[PS-2.2] Illusory correlations and the acquisition of probabilistic linguistic variation

Saldana, C. , Loy, J. & Smith, K.

Centre for Language Evolution, The University of Edinburgh

Subjective correlations that exaggerate objectively presented contingencies are known as illusory correlations. While they are a well-documented phenomenon in social-cognition, little is known about their role in language learning, particularly in the context of probabilistic variation. In this paper we explore how the frequency of categories within a cue affects the emergence or accentuation of correlations between linguistic variants and contextual cues. We test this across three artificial language learning experiments, manipulating the frequency distribution of two categories within a cue (50%-50% or 25%-75%). Participants are trained and tested on two plural marker variants.
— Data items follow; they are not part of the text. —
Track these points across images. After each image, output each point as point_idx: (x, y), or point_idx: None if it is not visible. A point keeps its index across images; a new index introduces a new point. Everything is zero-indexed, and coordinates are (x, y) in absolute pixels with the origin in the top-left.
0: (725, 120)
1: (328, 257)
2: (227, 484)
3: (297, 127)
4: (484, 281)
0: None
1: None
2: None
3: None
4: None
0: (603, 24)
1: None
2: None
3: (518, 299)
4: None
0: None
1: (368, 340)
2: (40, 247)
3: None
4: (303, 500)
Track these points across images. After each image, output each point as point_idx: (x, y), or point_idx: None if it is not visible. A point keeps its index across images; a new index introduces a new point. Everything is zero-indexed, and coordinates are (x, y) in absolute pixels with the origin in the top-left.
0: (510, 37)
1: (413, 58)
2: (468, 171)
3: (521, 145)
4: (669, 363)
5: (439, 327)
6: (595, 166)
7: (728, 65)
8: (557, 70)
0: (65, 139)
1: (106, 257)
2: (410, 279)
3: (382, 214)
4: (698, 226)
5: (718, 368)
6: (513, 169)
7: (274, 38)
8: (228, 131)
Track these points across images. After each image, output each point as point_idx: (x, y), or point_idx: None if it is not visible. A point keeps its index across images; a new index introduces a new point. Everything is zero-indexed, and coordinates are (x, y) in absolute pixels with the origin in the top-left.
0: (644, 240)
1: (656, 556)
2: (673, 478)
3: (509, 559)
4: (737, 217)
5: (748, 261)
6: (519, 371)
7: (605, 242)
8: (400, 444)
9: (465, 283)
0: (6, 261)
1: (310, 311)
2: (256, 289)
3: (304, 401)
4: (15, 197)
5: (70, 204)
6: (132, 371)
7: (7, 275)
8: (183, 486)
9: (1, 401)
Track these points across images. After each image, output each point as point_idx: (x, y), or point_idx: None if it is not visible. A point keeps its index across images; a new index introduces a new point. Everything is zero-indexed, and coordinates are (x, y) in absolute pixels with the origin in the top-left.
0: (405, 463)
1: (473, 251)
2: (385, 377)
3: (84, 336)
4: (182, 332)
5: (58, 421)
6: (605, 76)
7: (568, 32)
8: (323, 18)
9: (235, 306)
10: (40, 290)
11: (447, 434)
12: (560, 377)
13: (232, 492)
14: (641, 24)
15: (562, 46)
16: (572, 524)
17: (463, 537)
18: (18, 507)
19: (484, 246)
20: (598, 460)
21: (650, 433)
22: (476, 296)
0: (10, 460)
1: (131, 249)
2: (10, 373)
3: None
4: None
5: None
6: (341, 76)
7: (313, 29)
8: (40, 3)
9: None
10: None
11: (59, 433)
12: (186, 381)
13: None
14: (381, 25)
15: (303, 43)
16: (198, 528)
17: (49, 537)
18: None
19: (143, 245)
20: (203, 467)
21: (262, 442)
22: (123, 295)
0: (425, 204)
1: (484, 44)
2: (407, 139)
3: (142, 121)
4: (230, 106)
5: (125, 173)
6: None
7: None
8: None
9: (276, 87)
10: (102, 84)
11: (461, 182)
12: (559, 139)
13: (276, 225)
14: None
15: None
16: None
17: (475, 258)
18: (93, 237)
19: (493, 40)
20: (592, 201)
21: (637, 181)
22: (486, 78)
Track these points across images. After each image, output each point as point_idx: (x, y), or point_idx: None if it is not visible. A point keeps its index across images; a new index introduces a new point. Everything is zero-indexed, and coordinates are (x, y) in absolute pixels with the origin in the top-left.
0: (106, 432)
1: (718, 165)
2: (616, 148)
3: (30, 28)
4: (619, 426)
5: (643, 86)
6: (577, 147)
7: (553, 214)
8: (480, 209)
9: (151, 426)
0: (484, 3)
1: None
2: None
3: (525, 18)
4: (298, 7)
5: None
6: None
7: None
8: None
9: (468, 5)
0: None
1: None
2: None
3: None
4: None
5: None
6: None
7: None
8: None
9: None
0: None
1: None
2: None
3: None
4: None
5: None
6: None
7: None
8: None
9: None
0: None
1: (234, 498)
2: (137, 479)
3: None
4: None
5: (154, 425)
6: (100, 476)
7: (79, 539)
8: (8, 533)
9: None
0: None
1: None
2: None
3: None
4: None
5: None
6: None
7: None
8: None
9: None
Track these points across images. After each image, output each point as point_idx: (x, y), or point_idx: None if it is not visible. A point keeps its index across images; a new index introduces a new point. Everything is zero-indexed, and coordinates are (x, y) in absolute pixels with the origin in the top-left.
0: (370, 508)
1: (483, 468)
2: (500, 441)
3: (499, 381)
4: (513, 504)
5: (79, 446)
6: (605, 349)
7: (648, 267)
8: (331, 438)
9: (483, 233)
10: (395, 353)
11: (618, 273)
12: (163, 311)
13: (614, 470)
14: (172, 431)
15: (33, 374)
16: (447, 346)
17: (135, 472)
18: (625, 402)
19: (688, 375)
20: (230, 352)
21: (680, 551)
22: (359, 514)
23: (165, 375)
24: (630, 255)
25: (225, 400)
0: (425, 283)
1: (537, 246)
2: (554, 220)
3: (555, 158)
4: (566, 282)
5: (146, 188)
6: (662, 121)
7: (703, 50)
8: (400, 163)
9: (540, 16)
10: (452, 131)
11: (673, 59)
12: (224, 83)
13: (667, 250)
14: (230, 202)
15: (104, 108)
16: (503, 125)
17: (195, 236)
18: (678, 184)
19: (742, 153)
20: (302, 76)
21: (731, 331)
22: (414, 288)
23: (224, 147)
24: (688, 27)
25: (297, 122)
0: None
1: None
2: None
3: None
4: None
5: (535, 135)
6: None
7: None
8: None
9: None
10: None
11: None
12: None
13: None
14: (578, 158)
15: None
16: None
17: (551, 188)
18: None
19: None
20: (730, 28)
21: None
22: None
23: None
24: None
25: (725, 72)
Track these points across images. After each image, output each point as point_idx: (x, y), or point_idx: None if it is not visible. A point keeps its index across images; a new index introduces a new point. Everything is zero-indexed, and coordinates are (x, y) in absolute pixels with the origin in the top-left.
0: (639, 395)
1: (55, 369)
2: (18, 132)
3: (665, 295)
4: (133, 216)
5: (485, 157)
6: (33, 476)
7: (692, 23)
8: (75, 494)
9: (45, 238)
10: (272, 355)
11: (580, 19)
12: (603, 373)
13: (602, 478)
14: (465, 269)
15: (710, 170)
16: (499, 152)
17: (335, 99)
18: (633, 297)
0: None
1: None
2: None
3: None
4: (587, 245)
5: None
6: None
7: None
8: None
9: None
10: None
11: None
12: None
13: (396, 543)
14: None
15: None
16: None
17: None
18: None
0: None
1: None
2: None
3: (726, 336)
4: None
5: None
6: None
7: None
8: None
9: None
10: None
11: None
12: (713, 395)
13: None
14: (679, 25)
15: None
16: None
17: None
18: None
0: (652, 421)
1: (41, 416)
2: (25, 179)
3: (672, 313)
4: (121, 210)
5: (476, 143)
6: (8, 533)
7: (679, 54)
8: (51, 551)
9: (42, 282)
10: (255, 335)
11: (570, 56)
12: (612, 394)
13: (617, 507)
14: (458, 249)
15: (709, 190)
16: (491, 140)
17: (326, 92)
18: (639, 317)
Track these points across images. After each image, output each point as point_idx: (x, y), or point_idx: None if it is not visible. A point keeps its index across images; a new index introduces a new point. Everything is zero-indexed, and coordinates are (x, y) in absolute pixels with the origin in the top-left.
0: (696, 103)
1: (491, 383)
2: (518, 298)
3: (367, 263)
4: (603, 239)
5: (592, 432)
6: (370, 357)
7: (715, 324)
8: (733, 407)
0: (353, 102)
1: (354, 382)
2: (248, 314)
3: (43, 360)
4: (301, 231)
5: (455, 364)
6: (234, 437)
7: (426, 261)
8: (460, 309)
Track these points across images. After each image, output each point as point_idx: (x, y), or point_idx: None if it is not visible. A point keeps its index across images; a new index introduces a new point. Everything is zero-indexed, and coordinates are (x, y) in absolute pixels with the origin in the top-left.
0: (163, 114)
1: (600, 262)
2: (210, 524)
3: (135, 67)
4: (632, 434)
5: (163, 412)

In Experiment 1, the two variants are equally frequent across cue categories (no majority variant). In Experiment 2, we skew the distribution of variants equally across cue categories (same majority variant) . In Experiment 3, we probabilistically condition variants on cue category (the majority variant within a category is the minority within the other and vice versa). We conduct these experiments across different cue types: semantic (animate vs. inanimate referents) and social (male vs. female speakers). Results suggest that learners are sensitive to the distribution of cue categories in the learning and formation of conditioned variation, and more so with semantic than with social cues.